正文
剩女,你还在期待浪漫的爱情吗?
Women looking for a Mr Right should give up after 30 and settle for a Mr Second Best or a Mr Right Now.
女人一旦年过三十,就不要再苦苦寻找Mr. Right了,如果能找到差不多的或者处于现在进行时的,就该定下来了。
Lori Gottlieb, author of Marry Him: The Case for Settling for Mr Good Enough, which is published in the UK next week, believes women who refuse to commit unless they find a man with whom they feel a deep, romantic love are consigning themselves to a lonely future.
Lori Gottlieb写了一本书,名叫《嫁给他:找个够好的就行了》。这本书下周即将在英国发售,她认为一个女人如果一定要找到一个能让自己陷入一段深深的浪漫的爱情才结婚,通常都落得孤独终身的下场。
"The theme of holding out for true love (whatever that is – look at the divorce rate) permeates our collective mentality," writes Gottlieb, a 40-year-old single mother who now admits she wishes she had "settled" for any of the "perfectly acceptable but uninspiring" men she rejected during her search for the perfect man.
Gottlieb本人是一个四十岁的单身妈妈,她写道,“坚持寻找真爱的想法已经渗透到了我们的灵魂(谁知道真爱是啥——看看现在的离婚率),”她在寻找完美男人期间拒绝了很多“完全可以接受但是不感兴趣”的人,她现在承认很希望自己早就和这样的人定下来。
"My dream, like that of my mother and her mother, was to fall in love, get married and live happily ever after. Of course, women are loth to admit it in this day and age, but ask any soul-baring 40-year-old single heterosexual woman what she most longs for in life, and she probably won't tell you it's a better career or a smaller waistline or a bigger apartment. Most likely, she'll say that what she really wants is a husband (and, by extension, a child)," she writes.
她写道,“我的梦想,像我妈妈和她妈妈一样,曾经是坠入爱河、结婚、然后从此过上幸福快乐的日子。当然,女人到了现在这种时代和年龄不喜欢承认这一点,但是,你问问任何愿意吐露心声的四十岁的异性恋女人,她们一生中最想要什么,通常她不会说想要更好的事业、更细的小蛮腰或者更大的房子。最有可能的是,她会说她非常想要个老公(再说开一点,一个孩子)”。

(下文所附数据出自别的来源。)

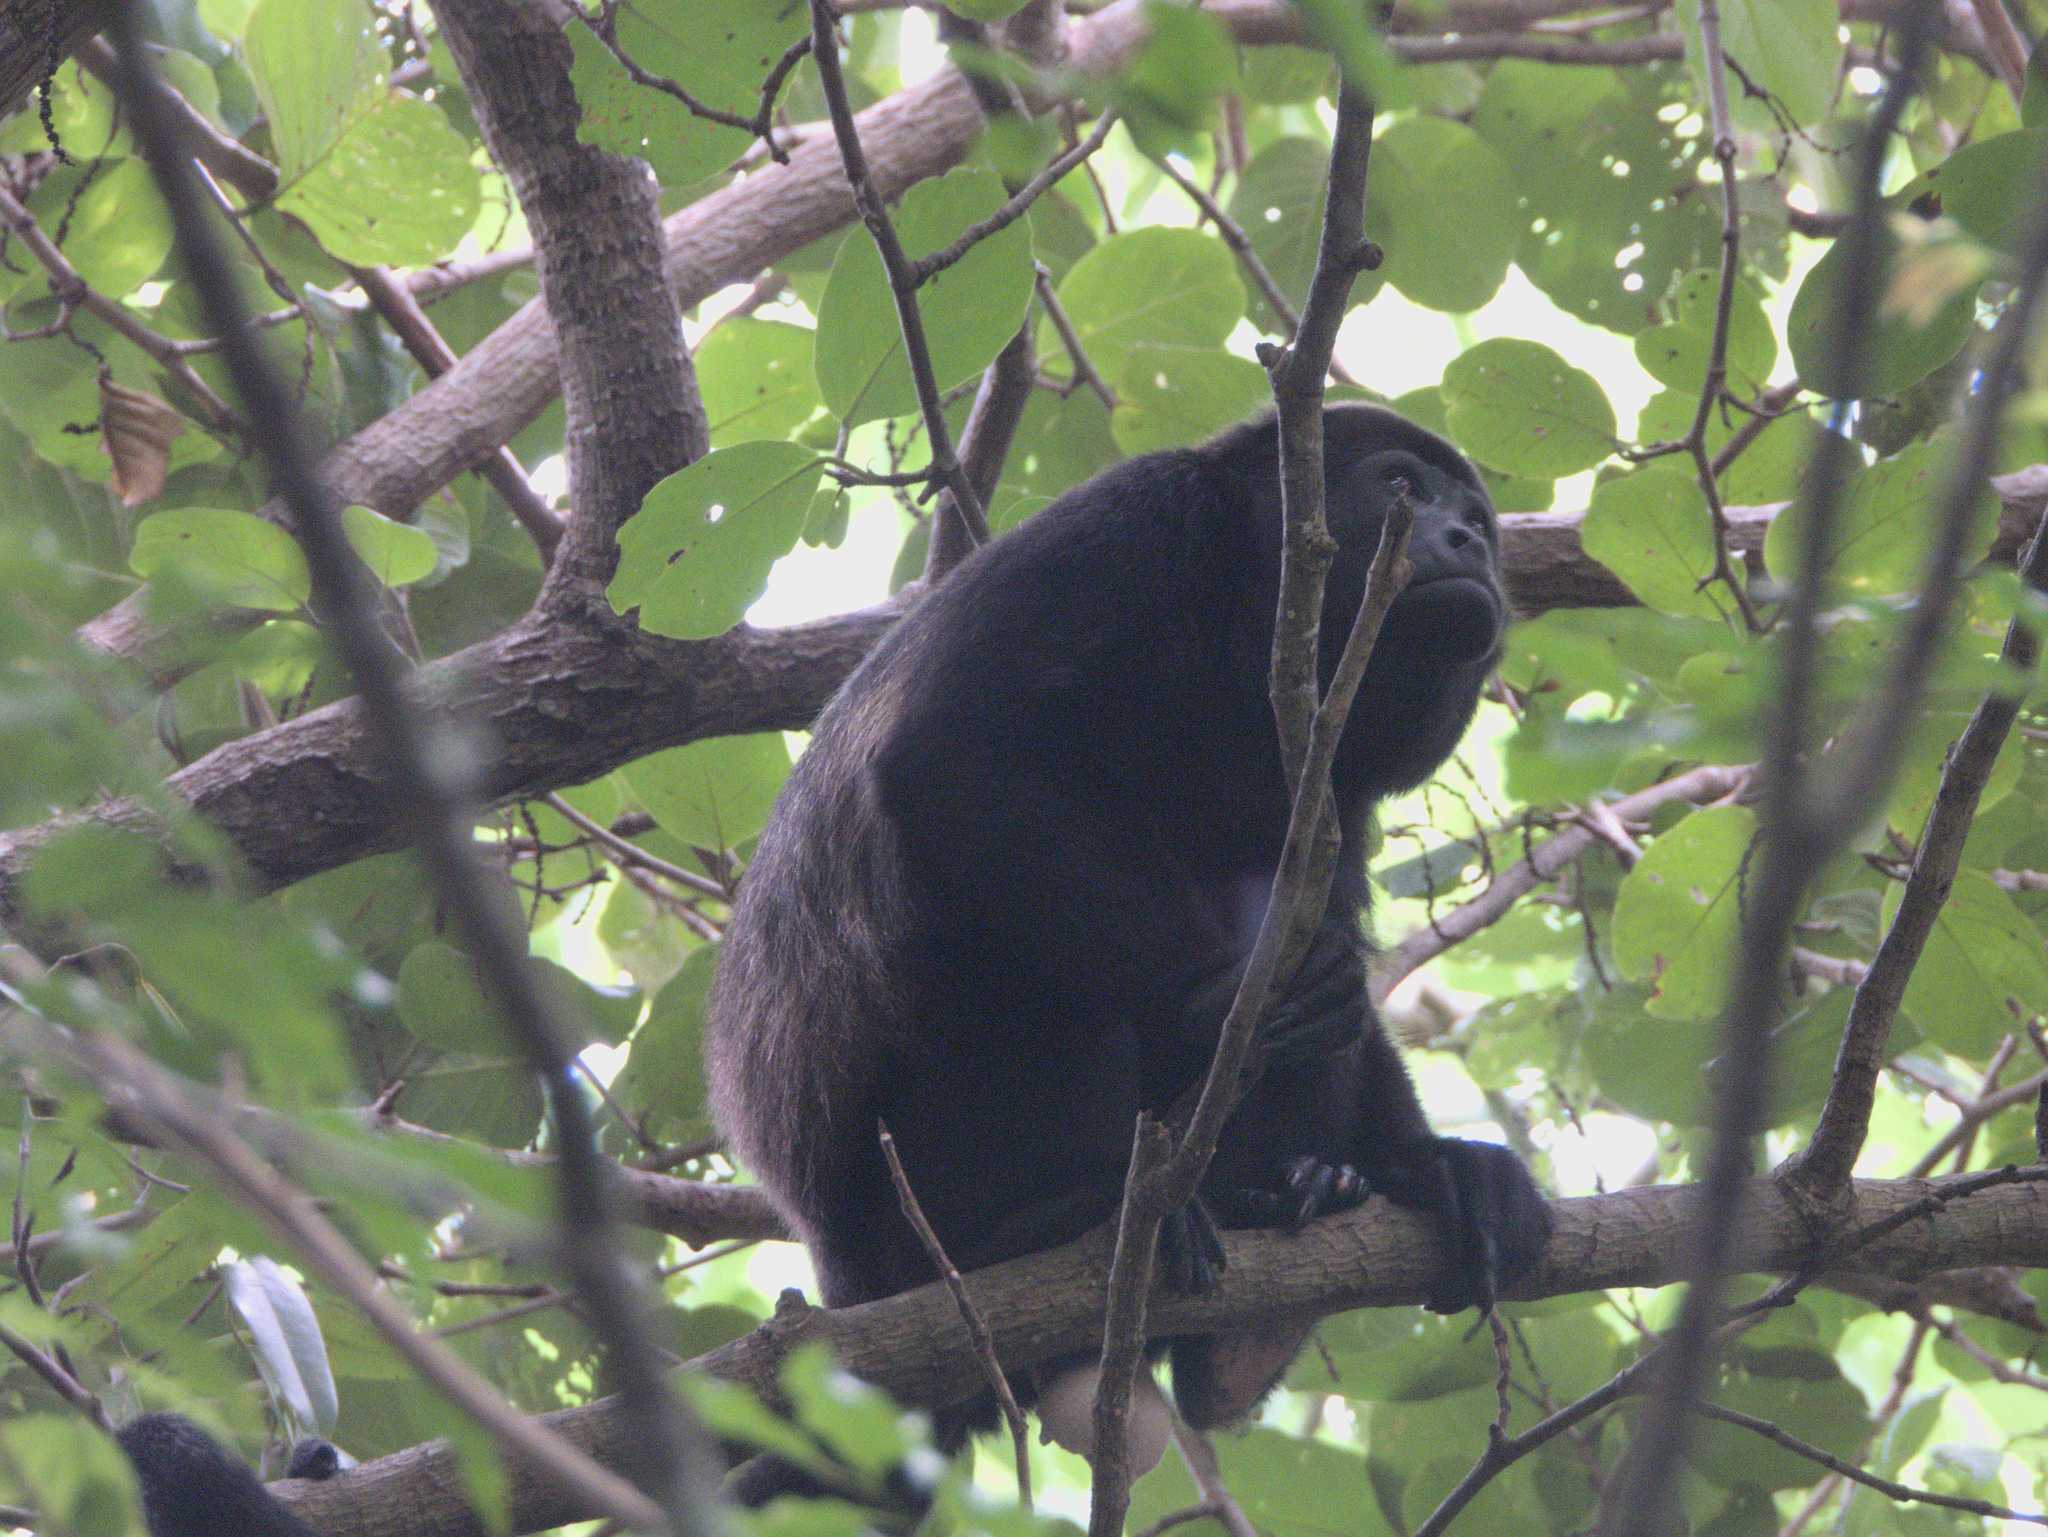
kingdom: Animalia
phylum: Chordata
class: Mammalia
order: Primates
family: Atelidae
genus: Alouatta
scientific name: Alouatta palliata
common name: Mantled howler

Gottlieb's book is based on an article she wrote in 2008 for the Atlantic magazine. The piece created such a sensation that it was picked up by Oprah Winfrey's O magazine and polarised readers. The debate caught the attention of Warner Independent and Tobey Maguire's Maguire Entertainment, which bought the book and film rights. Maguire intends to produce the film himself.
Gottlieb的书是在她2008年写给《亚特兰大》杂志的一篇文章的基础上写成的。这篇文章造成了轰动,奥普拉把这篇文章收入到自己的杂志《O》里面,在读者中也造成了两极分化的讨论。这场讨论引起了华纳独立影业和托比·马圭尔的马圭尔娱乐的注意,他们买下了这本书的版权和拍成电影的权利。马圭尔想自己制作这部电影。
Gottlieb blames feminism for the number of women who find themselves alone after spending years holding out for their white knight. To the outside world, says Gottlieb, these women still insist they are self-sufficient. "But in reality, we aren't fish who can do without a bicycle; we're women who want a traditional family," she writes. "Every woman I know – no matter how successful and ambitious, how financially and emotionally secure – feels panic, occasionally coupled with desperation, if she hits 30 and finds herself unmarried."
现在有很多女人经年累月寻找白马王子最后只能独身一人,Gottlieb 为此责备女权主义者。Gottlieb说,这些女人对外界仍然坚称她们是自我满足的,“但是事实上,我们不是不需要自行车的鱼,我们是需要一个传统家庭的女人,”她写道,“我认识的每个女人——不管多成功多有野心,经济上和心理上多么安全——如果到了30岁还没结婚,都会觉得恐慌,偶尔还会伴随着绝望。”